If your member of Congress is holding town-hall meetings during their summer recess to discuss the great issues of the day with you and their other constituents, he or she is in the minority.
The non-partisan group No Labels, created as a refuge for voters favoring pragmatic, less ideological solutions to the nation's problems, surveyed U.S. House members and found that 60 percent weren't holding town hall meetings this summer.
Republicans were holding more such constituent meetings than Democrats, according to No Label. About two-thirds of Democrats and half of Republicans weren't doing town hall gatherings, the group said.
The group's blog reports:
It's a sad sign of the state of affairs when our elected officials don't have time to meet with their constituents.

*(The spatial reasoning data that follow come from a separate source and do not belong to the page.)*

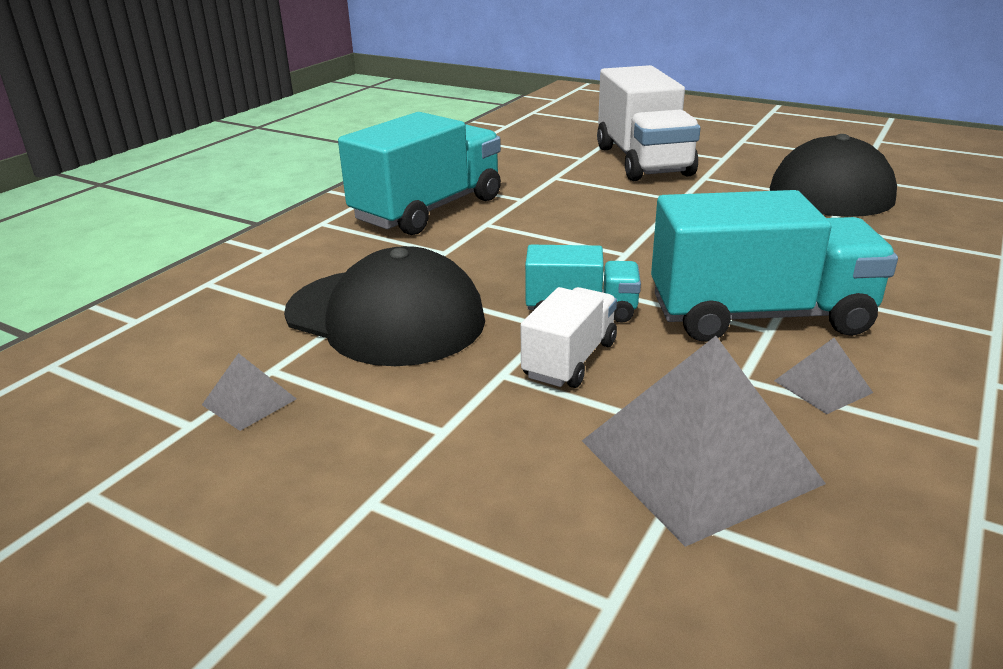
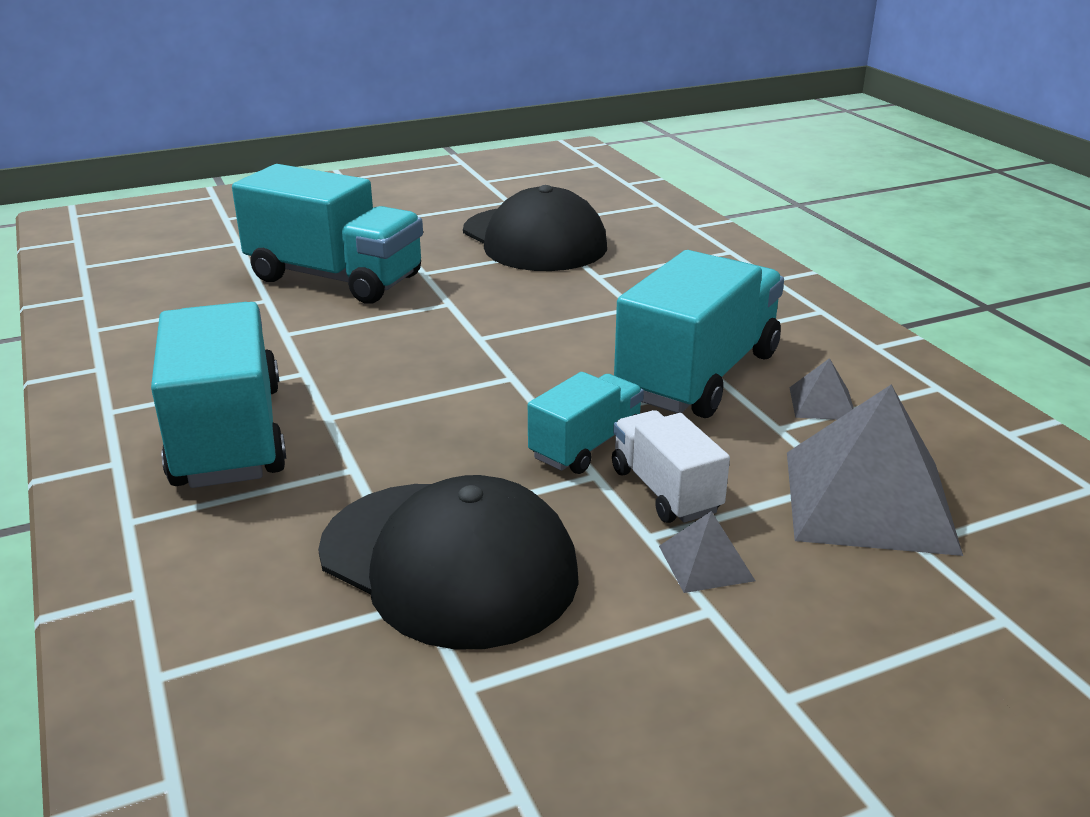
camera: 55 degrees left, 0 degrees up
(249, 401) = (520, 727): grey pyramid -> grey pyramid (706, 563)
(385, 316) = (448, 562): black cap -> black cap turned 60 degrees clockwise
(642, 161) = (335, 278): white truck -> turquoise truck

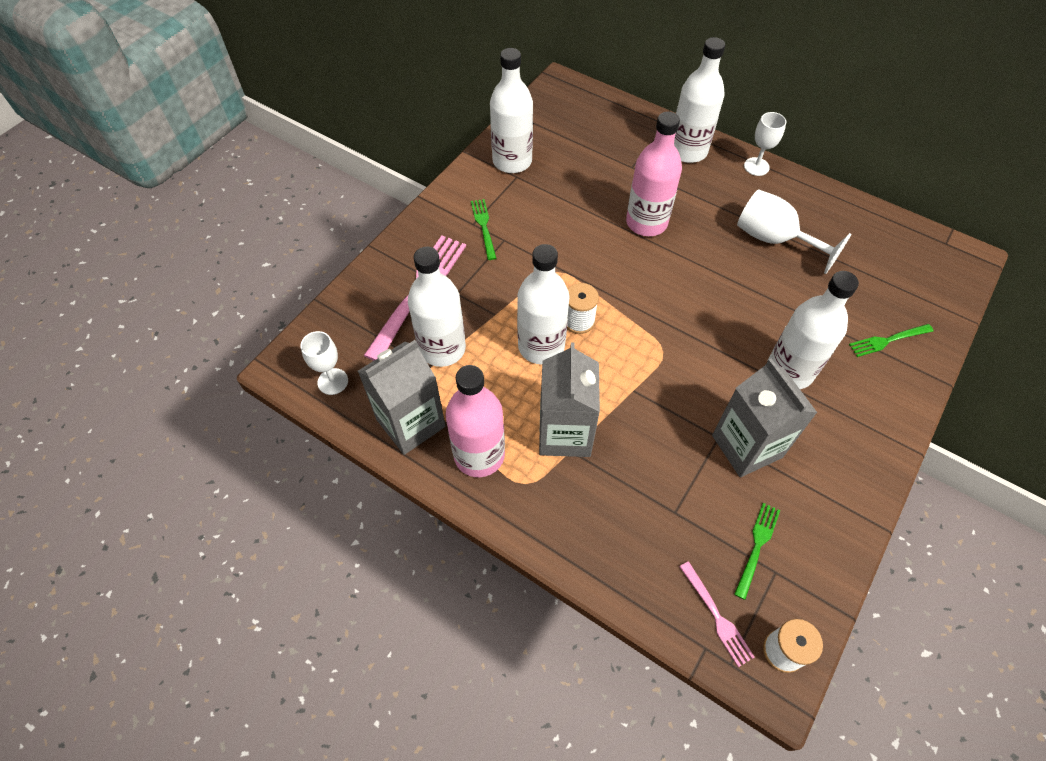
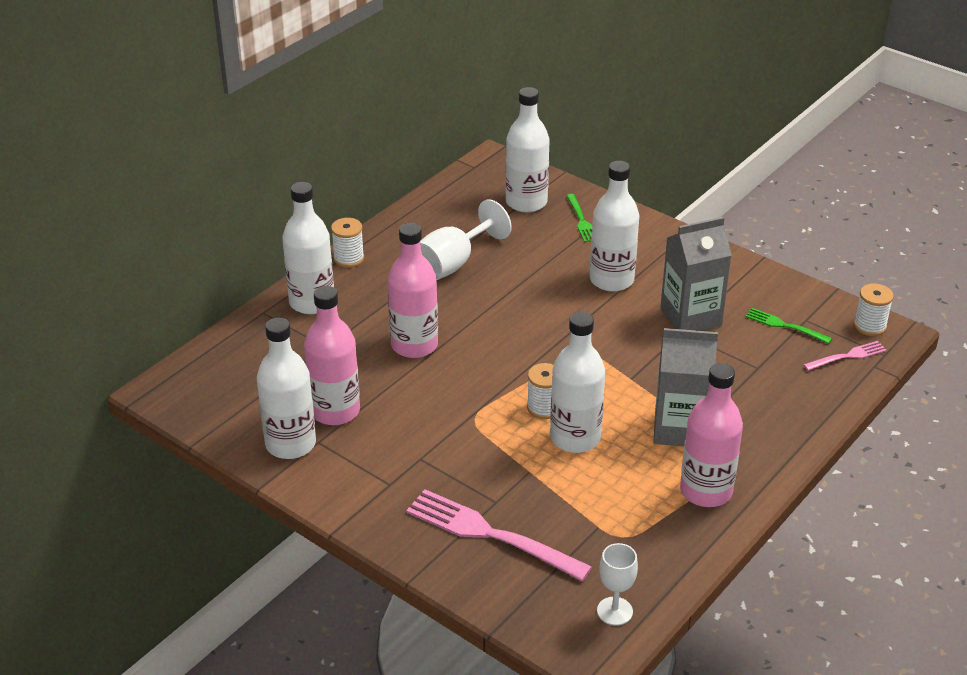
camera: 85 degrees left, 20 degrees down
(411, 423) = (669, 543): grey carton -> none
(442, 348) = (573, 516): white bottle -> white bottle (526, 202)
(484, 227) = (396, 474): green fork -> none
(553, 182) = (335, 411): none -> pink bottle
(756, 166) = (348, 258): white goblet -> white spool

The survey doesn't provide any sense of whether this year's percentage is significantly lower than past years though news articles that used the No Label report as a springboard suggest that to be the case.
Town hall meetings got much attention in the summer of 2009 when Tea Party activists and other dissatisfied voters turned up at them to often shout down Democratic lawmakers.
Gail Russell Chaddock of the Christian Science Monitor reports that instead of holding such meetings, lawmakers are using job fairs to meet their constituents. She reports:
The political advantages are two-fold: The events cast members as doing something about the nation's jobs crisis while at the same time shielding them from public confrontations with angry voters. It means town-hall meetings – once a staple of the congressional summer season – are now in decline thanks to the testy summer of 2009, when health-care protests helped launch the tea party movement and provided endless grist for opposition campaign ads.
Bill Lambrecht at stltoday.com which covers St. Louis notes that some lawmakers are using factory visits and telephone teleconferences, both which are easier to manage than town halls, as ways to reach out to constituents:
House members in the St. Louis region as well as Missouri's senators are among those opting for events that bring them in contact with voters in a more controlled fashion than town hall meetings.